NEW-WES-VALLEY, N.L. — There was a powerful word being repeated in the joyful Newfoundland community of New-Wes-Valley on Sunday: “Miracle.”
Over and over, residents out walking or chatting to one another in local stores described the rescue of seven fishermen from the area who had somehow survived two days in a life-raft on the Atlantic ocean as nothing short of miraculous.
“Thank you, thank you, thank you. Thank you for returning our men,” Betty Lou Pollett told a crowd of hundreds at the end of a community parade held to celebrate the fishers’ return.
The Elite Navigator fishing boat and its crew seemed to vanish on Wednesday night after several days at sea fishing for turbot. The craft was reported missing on Thursday after transmitting its final signal at around 8:30 p.m. the night before, the Canadian Coast Guard said. The vessel had caught fire, forcing the crew to abandon the ship and wait for rescue on the life-raft.
In New-Wes-Valley, which is an amalgamation of three small fishing communities along Newfoundland’s northeast coast, people braced for the worst. Fishing is among Canada’s deadliest professions, and tragedy is a common thread linking coastal communities across Atlantic Canada.
But on Friday night, out on the ocean, searchers saw a light from a flare. It brought them to a life-raft, where the seven fishermen — who people are now calling the Lucky 7 — were waiting.
The men spent about 50 hours adrift in the raft about 220 kilometres away from land, said Eugene Carter, the crew’s captain. The fire broke out on Wednesday night in a locker on the main deck when they were just a couple of hours into a 25-hour journey home, he said.
“We tried to extinguish the fire once, and then it just shot right back at us,” Carter said in an interview. “It’s like wood burning. We heard the cracking. So we knew that it was pretty serious and that it was out of our control.”
He put out three distress calls, he said, but they weren’t answered. “The fire probably melted the devices, stuff like that, wouldn’t allow it.”
The crew passed the time in the life-raft telling jokes and passing their flashlight around as if it were a microphone to interview one another.
It was cold and foggy and wet, and the men were crammed into a boat roughly the size of a small car. Sleep was scant, coming only if they managed to nod off with their heads tipped onto their chests. Birds — “a lot of birds” — swooped and flitted around the raft, “driving us crazy,” Carter said.
As Friday wore on, a few of the fishermen seemed to be losing hope they’d ever be found. But Carter said he had a feeling. He had two flares left, and he knew he had to wait out the fog before he used either one. That night, when the sky finally cleared, he set off a smoke flare.
Nothing happened for a few hours, he said, but then a helicopter appeared and flew over the raft. Carter said he scrambled to light his hand-held flare in time to wave it at the helicopter.

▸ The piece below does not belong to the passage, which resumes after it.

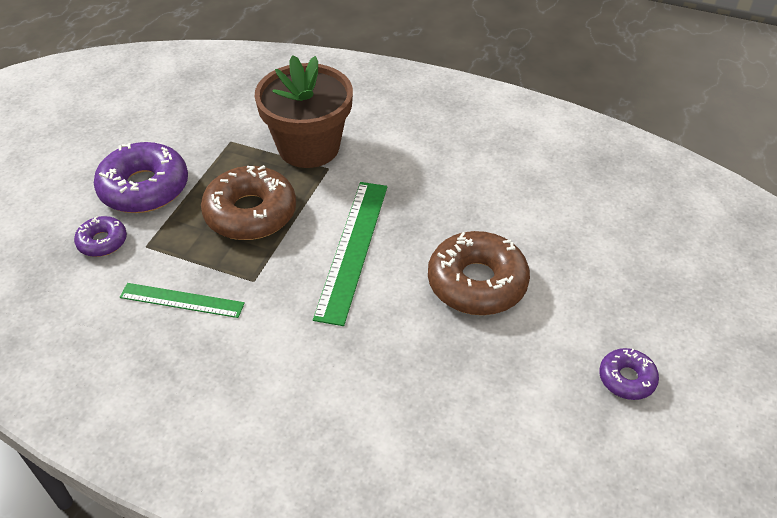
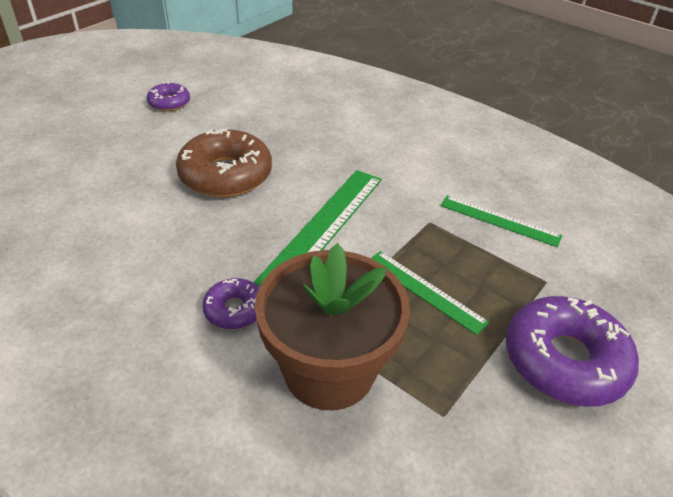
camera: 165 degrees left, 5 degrees down
purple donut [74,216,127,257] -> purple donut moved to [202,278,259,329]
brown donut [201,165,296,240] -> green ruler [371,251,489,335]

“They didn’t see it, and that was my last flare,” he said. “But a coast guard ship was actually looking out, and seen it. And that’s what got us rescued, my last flare.”
Fisher Toby Peddle said he was terrified as he leapt from the burning boat onto the life-raft. He can’t swim, he said in an interview, and he didn’t have a survival suit on.
“It was either jump and risk drowning or stay and be burned,” he said. “There was no time to think about it. I just knew I had to jump.”
Carter and another crew member, Jordan Lee King, promised they’d grab him as soon as he hit the water, Peddle said, and they made good on their promise.
“Jordan had said, ‘Don’t worry, I’ll catch you before you even get in the water,’” recalled Peddle.
He credited Carter for keeping the crew calm as they drifted in the life-raft, surrounded by nothing but fog and an endless expanse of ocean.
“He just kept telling us, ‘We’re going to be fine. They know where we are, they’ll find us,’” he said. “He’s a hero.”
The hardest moments came when the men could hear helicopters flying overhead and knew the pilots couldn’t see them through the fog.
On Sunday, buildings around New-Wes-Valley were decorated with balloons and signs saying, “Welcome home, Lucky 7.” The town organized a massive vehicle parade, in which hundreds of cars drove from one end of the town to the other, decorated with streamers and giant gold balloons shaped like the number 7.
The parade ended at the local baseball field, where hundreds gathered to hug the fishermen. They all held 7-shaped balloons and then released them into the sky.
Newfoundland and Labrador Premier Andrew Furey gave them all an award for bravery. Mike Tiller, the mayor of New-Wes-Valley, announced the town would erect a living monument to the men and their incredible survival, and the crowd erupted.
The community had previously canceled its nine-day Crab Festival when the fishers were missing out of respect for their families. Now that the men are home, the festival is back on, with opening day on Monday.
Carter said he was still coming to grips with what happened. But he was ready to head back out to fish.
“I told all my crew members ‘Statistically, you could be driving to Gander every day and you’d have a better chance of getting in an accident in your vehicle than of this happening again,” he said. “Don’t give up on your fishing.”